Only two hospitals are operating in the region and getting there is difficult because of the fighting and poor transportation.

  

Those who do reach the hospitals find them operating with a skeletal staff, fast depleting supplies of antibiotics, anesthetics and bandages, and a handful of patients too sick to move out, Dr. Anjaparidze said.

  

Last week most of the staff fled the 1,100-bed Jaffna Teaching Hospital, leaving behind 35 patients recovering from fractured limbs and surgeries.

  

The hospital, which is the only major medical center in the peninsula, has now begun attending to non-emergency cases too. As of Thursday, there were 160 patients, said Gabriel Trujillo, head of mission of Doctors Without Borders in Colombo, the Sri Lankan capital.

  

Some patients were transferred to a hospital at nearby Point Pedro, the northernmost point on the teardrop shaped island.
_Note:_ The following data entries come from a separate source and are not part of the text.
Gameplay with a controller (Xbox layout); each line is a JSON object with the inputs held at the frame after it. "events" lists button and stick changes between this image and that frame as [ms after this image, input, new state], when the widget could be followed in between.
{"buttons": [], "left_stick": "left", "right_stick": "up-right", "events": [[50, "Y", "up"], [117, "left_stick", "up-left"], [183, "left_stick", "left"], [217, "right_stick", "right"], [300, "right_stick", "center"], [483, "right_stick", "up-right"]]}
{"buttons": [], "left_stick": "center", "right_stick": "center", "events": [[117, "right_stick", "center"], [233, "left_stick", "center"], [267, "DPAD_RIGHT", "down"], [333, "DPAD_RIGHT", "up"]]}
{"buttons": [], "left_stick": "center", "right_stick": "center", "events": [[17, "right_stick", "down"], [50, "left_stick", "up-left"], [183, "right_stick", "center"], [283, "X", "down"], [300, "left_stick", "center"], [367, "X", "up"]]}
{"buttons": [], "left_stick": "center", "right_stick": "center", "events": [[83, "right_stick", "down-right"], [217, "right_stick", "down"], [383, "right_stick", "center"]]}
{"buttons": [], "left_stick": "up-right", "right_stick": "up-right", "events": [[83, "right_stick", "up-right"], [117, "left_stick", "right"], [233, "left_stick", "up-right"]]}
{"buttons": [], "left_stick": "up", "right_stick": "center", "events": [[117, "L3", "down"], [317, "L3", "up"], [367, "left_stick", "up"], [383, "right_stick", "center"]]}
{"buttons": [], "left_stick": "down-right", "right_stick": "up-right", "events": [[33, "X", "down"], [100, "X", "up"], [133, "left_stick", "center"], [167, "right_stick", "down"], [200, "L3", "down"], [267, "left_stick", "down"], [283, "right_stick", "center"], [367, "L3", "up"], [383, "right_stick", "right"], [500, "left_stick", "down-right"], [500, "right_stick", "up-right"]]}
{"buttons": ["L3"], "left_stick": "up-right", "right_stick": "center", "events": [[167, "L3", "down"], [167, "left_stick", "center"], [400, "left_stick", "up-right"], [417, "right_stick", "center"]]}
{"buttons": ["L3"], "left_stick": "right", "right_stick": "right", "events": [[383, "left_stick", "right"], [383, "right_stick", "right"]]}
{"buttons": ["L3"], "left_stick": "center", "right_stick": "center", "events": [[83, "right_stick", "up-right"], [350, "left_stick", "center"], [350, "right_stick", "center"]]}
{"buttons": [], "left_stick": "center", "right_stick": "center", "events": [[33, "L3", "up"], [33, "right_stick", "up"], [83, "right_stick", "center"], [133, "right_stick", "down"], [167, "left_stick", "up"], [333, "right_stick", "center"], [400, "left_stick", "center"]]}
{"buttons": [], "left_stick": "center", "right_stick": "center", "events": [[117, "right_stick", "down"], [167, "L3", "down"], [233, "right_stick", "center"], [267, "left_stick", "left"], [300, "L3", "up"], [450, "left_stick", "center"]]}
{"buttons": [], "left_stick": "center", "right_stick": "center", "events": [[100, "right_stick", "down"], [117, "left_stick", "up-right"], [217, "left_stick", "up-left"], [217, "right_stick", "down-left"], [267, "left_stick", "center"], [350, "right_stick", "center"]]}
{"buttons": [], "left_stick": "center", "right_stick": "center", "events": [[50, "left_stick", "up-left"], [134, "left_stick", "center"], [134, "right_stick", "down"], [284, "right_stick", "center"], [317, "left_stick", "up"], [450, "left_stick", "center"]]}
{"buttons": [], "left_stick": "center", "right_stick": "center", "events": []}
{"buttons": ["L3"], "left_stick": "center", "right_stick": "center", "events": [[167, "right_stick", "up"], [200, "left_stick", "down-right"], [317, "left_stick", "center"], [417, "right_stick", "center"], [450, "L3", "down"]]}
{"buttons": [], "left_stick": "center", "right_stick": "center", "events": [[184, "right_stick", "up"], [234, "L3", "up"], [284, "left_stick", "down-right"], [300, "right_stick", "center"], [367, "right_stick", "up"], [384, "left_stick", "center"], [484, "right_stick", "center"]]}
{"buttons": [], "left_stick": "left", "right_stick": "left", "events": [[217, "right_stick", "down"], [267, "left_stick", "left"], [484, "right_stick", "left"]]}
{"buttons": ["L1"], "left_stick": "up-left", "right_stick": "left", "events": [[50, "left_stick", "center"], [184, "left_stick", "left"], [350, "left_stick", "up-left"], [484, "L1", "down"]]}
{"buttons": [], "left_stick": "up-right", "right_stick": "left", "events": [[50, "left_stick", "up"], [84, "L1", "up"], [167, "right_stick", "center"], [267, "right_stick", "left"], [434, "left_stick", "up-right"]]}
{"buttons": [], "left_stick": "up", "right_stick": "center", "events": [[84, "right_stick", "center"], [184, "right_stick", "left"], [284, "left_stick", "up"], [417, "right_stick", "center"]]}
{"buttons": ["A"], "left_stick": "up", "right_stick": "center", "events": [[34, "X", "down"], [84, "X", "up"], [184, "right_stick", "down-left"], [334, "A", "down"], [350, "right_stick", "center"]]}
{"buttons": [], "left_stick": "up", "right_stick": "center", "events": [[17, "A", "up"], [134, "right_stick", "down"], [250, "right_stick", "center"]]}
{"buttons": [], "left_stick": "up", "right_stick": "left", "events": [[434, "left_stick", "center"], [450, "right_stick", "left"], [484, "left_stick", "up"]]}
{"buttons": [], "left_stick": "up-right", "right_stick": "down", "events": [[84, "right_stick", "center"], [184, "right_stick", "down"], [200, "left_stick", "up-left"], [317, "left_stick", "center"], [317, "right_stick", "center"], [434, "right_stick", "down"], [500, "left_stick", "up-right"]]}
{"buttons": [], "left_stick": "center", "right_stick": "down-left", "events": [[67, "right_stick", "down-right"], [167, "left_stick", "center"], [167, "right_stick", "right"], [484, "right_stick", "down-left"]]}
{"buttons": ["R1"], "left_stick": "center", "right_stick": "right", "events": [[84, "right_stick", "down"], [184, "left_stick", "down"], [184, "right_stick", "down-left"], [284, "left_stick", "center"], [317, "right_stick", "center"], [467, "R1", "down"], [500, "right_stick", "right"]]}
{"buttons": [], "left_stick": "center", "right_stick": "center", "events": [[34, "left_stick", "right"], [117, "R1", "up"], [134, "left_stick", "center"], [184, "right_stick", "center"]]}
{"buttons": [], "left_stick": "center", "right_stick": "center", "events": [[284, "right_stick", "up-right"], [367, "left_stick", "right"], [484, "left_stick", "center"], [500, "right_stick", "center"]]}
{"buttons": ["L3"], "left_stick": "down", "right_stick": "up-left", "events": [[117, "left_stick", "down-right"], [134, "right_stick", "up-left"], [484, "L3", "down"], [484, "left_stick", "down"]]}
The Point Pedro hospital's lone doctor is assisted by three volunteers from Doctors Without Borders, who together treat the 95 people hospitalized there, including 23 civilians admitted last week with war wounds.

  

The Red Cross and UNICEF operate mobile medical clinics but they serve only a few people. Many others are left with no medical care, officials said.

  

Although both the military and the Tigers try not to target civilians, a handful of them - statistics are hard to come by - have been killed during the fighting, said one relief official who asked not to be identified in any manner.

  

Despite the hardship, thousands of people continue to live in their homes in Jaffna's towns and villages. Some of them fear their belongings will be stolen or that soldiers or Tigers will move into their houses if they leave.